Problemas con el velo
Pero a Amina, empleada de hogar y originaria de Marruecos, le preocupa también otra cosa: “Yo, como muchas otras señoras, ya no llevo pañuelo ”. Amina siente miedo y ha preferido no llevar el velo típico porque nota cómo la miran “con mala cara”. La vida es difícil estos días para los inmigrantes de Lavapiés, pero no sólo para los árabes, sino también para el resto de colectivos.

Senegaleses, angoleños, brasileños, etc. también se sienten vigilados. “Ahora paran mucho más a la gente, pero la Policía sabe que los negros no somos terroristas”, sostienen. Desde las instancias policiales, el dato que indica la presencia de las fuerzas de seguridad baila de un teléfono de información a otro, sin resultados. La oficina de prensa del concejal del ramo, Pedro Calvo, asegura que este tema depende directamente del Ministerio del Interior.

Lavapiés no existe
“Lavapiés no existe. Es una calle y una boca de metro. El barrio se llama Embajadores”, afirma Manuel Osuna. Embajadores concentra una población extranjera de 50.998 personas, según datos del Ayuntamiento de enero de 2004. El informe del Gobierno municipal señala al barrio como uno de los receptores más importantes del incremento de población extranjera, que en todo Madrid casi se ha duplicado desde enero de 2002, cuando se contaban en la capital 283.384 extranjeros. Por países, Marruecos es el cuarto en la lista de lugares de origen de los nuevos vecinos, tras Ecuador, Perú y Colombia. El índice de marroquíes empadronados en Madrid –unos 21.645 habitantes– aumentó en un 10,60 % desde 2003.

“Cierta preocupación”
Kamal Rahmouni, vicepresidente de ATIME (Asociación de Trabajadores e inmigrantes Marroquíes en España) insiste en que la situación es de normalidad en el colectivo marroquí residente en Madrid. A su juicio, “no ha habido ningún altercado serio” de racismo, aunque reconoce que “hay una cierta preocupación, lógica, porque no vaya ser que lo confundan a uno con menganito o fulanito”.

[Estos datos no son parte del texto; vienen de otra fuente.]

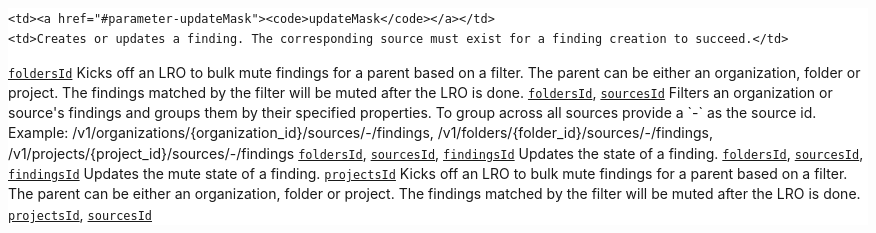     <td><a href="#parameter-updateMask"><code>updateMask</code></a></td>
    <td>Creates or updates a finding. The corresponding source must exist for a finding creation to succeed.</td>
</tr>
<tr>
    <td><a href="#folders_findings_bulk_mute"><CopyableCode code="folders_findings_bulk_mute" /></a></td>
    <td><CopyableCode code="exec" /></td>
    <td><a href="#parameter-foldersId"><code>foldersId</code></a></td>
    <td></td>
    <td>Kicks off an LRO to bulk mute findings for a parent based on a filter. The parent can be either an organization, folder or project. The findings matched by the filter will be muted after the LRO is done.</td>
</tr>
<tr>
    <td><a href="#folders_sources_findings_group"><CopyableCode code="folders_sources_findings_group" /></a></td>
    <td><CopyableCode code="exec" /></td>
    <td><a href="#parameter-foldersId"><code>foldersId</code></a>, <a href="#parameter-sourcesId"><code>sourcesId</code></a></td>
    <td></td>
    <td>Filters an organization or source's findings and groups them by their specified properties. To group across all sources provide a `-` as the source id. Example: /v1/organizations/&#123;organization_id&#125;/sources/-/findings, /v1/folders/&#123;folder_id&#125;/sources/-/findings, /v1/projects/&#123;project_id&#125;/sources/-/findings</td>
</tr>
<tr>
    <td><a href="#folders_sources_findings_set_state"><CopyableCode code="folders_sources_findings_set_state" /></a></td>
    <td><CopyableCode code="exec" /></td>
    <td><a href="#parameter-foldersId"><code>foldersId</code></a>, <a href="#parameter-sourcesId"><code>sourcesId</code></a>, <a href="#parameter-findingsId"><code>findingsId</code></a></td>
    <td></td>
    <td>Updates the state of a finding.</td>
</tr>
<tr>
    <td><a href="#folders_sources_findings_set_mute"><CopyableCode code="folders_sources_findings_set_mute" /></a></td>
    <td><CopyableCode code="exec" /></td>
    <td><a href="#parameter-foldersId"><code>foldersId</code></a>, <a href="#parameter-sourcesId"><code>sourcesId</code></a>, <a href="#parameter-findingsId"><code>findingsId</code></a></td>
    <td></td>
    <td>Updates the mute state of a finding.</td>
</tr>
<tr>
    <td><a href="#projects_findings_bulk_mute"><CopyableCode code="projects_findings_bulk_mute" /></a></td>
    <td><CopyableCode code="exec" /></td>
    <td><a href="#parameter-projectsId"><code>projectsId</code></a></td>
    <td></td>
    <td>Kicks off an LRO to bulk mute findings for a parent based on a filter. The parent can be either an organization, folder or project. The findings matched by the filter will be muted after the LRO is done.</td>
</tr>
<tr>
    <td><a href="#projects_sources_findings_group"><CopyableCode code="projects_sources_findings_group" /></a></td>
    <td><CopyableCode code="exec" /></td>
    <td><a href="#parameter-projectsId"><code>projectsId</code></a>, <a href="#parameter-sourcesId"><code>sourcesId</code></a></td>
    <td></td>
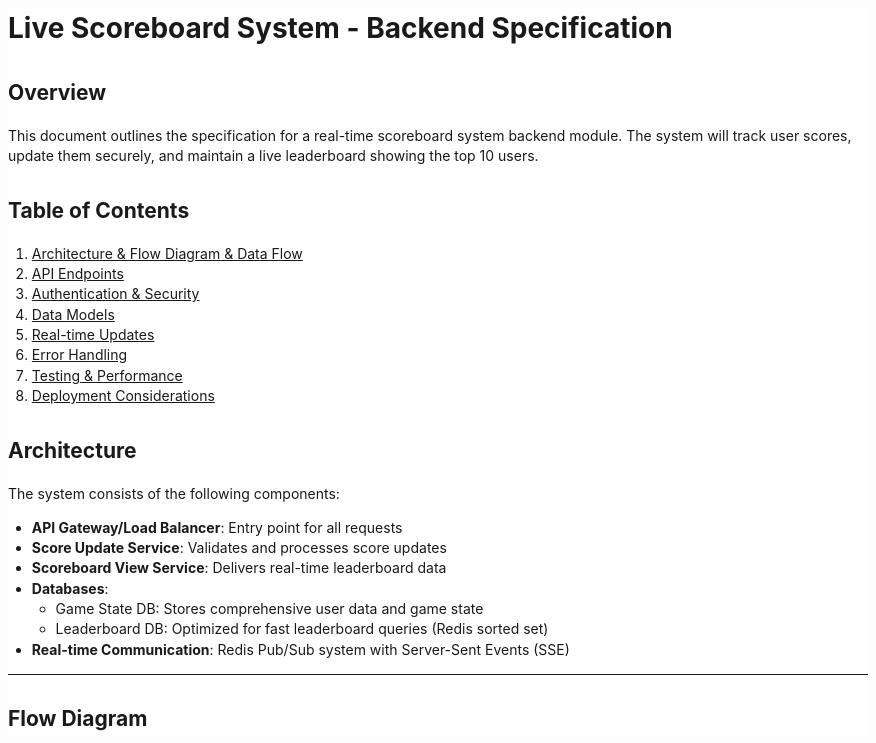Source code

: # Live Scoreboard System - Backend Specification

## Overview
This document outlines the specification for a real-time scoreboard system backend module. The system will track user scores, update them securely, and maintain a live leaderboard showing the top 10 users.

## Table of Contents
1. [Architecture & Flow Diagram & Data Flow](#architecture)
2. [API Endpoints](#api-endpoints)
3. [Authentication & Security](#authentication--security)
4. [Data Models](#data-models)
5. [Real-time Updates](#real-time-updates)
6. [Error Handling](#error-handling)
7. [Testing & Performance](#testing--performance)
8. [Deployment Considerations](#deployment-considerations)

## Architecture

The system consists of the following components:

- **API Gateway/Load Balancer**: Entry point for all requests
- **Score Update Service**: Validates and processes score updates
- **Scoreboard View Service**: Delivers real-time leaderboard data
- **Databases**:
  - Game State DB: Stores comprehensive user data and game state
  - Leaderboard DB: Optimized for fast leaderboard queries (Redis sorted set)
- **Real-time Communication**: Redis Pub/Sub system with Server-Sent Events (SSE)

---

## Flow Diagram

De hecho, admite que sí se han dado algunos brotes racistas “de carácter esporádico”, como insultos a marroquíes en la calle. “Con el enfado, hay incluso algunos que han tolerado esos comportamientos”, añade Rahmouni. Incluso califica la presión policial de la que se quejan algunos inmigrantes de “positiva”, ya que puede evitar tensiones y garantizar que “la gente se sienta segura”. En su opinión, “esto no va a durar mucho más”.

Otros marroquíes, como Nabil, cuentan sus temores: “Soy marroquí y tengo miedo a llevar una mochila, ya que si vas a trabajar en metro todo el mundo te mira y hasta te llaman moro de mierda”. Nabil reitera que “por culpa de uno no tienen que pagar todos, también aquí hay terroristas de ETA”.

El barrio, según algunos vecinos, no levanta cabeza. “La gente está un poquito revuelta y no se fían unos de otros, porque piensan que aquí puede vivir algún otro implicado en los atentados”. Pero la seguridad no es el único quebradero de cabeza de los habitantes de Lavapiés. También hay “mucha inseguridad”, comenta Santiago, guardia de seguridad de un popular supermercado.

Los días pasan y se suceden los homenajes a las víctimas, también por parte de los colectivos extranjeros, entre los que se encuentran muchas víctimas de los atentados del 11-M. En un acto reciente de las ONG de inmigrantes, Abdul Ghani, de la Asociación Cultural Islámica Ahlul Bait, presentó el manifiesto inmigrantes y españoles unidos contra el terrorismo y recalcó que , quienes cometieron la barbarie, “no representan a ningún país ni a ninguna religión, simplemente son la expresión del fanatismo criminal”.

“ESTO SE VEÍA VENIR”

“En cierto modo, esto se veía venir”, espeta César, propietario del tradicional bar El Montes. “Si tienes un negocio y pagas 400.000 pesetas por el alquiler pero el negocio gana dos pesetas, hay algo que no se puede sostener”, afirma en relación a los nuevos comercios de los inmigrantes del barrio, como locutorios o ultramarinos, en su mayoría paquistaníes o marroquíes. “Hay gente que ya no viene al barrio y también es porque la información que se muestra en los medios de comunicación es sólo negativa. Aquí vive gente muy amable” añade, serio.